▶ _What is needed_:
Reproduce the lines below word for word, leaving out the pictures.

▶ _Material provided_:
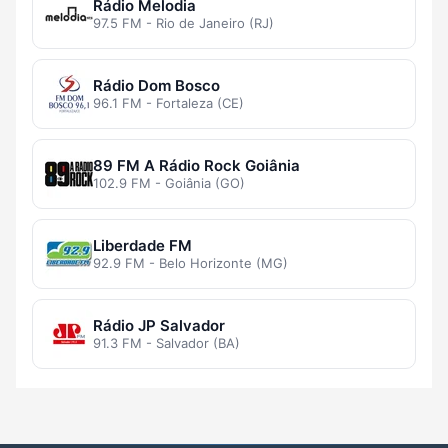
Rádio Melodia
97.5 FM - Rio de Janeiro (RJ)
Rádio Dom Bosco
96.1 FM - Fortaleza (CE)
89 FM A Rádio Rock Goiânia
102.9 FM - Goiânia (GO)
Liberdade FM
92.9 FM - Belo Horizonte (MG)
Rádio JP Salvador
91.3 FM - Salvador (BA)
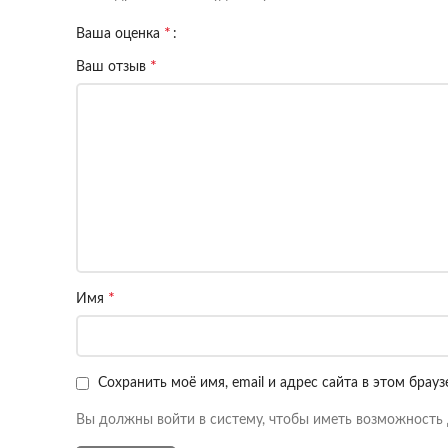
*
Ваша оценка
*
Ваш отзыв
*
Имя
Сохранить моё имя, email и адрес сайта в этом бра
Вы должны войти в систему, чтобы иметь возможность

▶ _Exercise solution_:
Rádio Melodia
97.5 FM - Rio de Janeiro (RJ)
Rádio Dom Bosco
96.1 FM - Fortaleza (CE)
89 FM A Rádio Rock Goiânia
102.9 FM - Goiânia (GO)
Liberdade FM
92.9 FM - Belo Horizonte (MG)
Rádio JP Salvador
91.3 FM - Salvador (BA)
*
Ваша оценка
*
Ваш отзыв
*
Имя
Сохранить моё имя, email и адрес сайта в этом бра
Вы должны войти в систему, чтобы иметь возможность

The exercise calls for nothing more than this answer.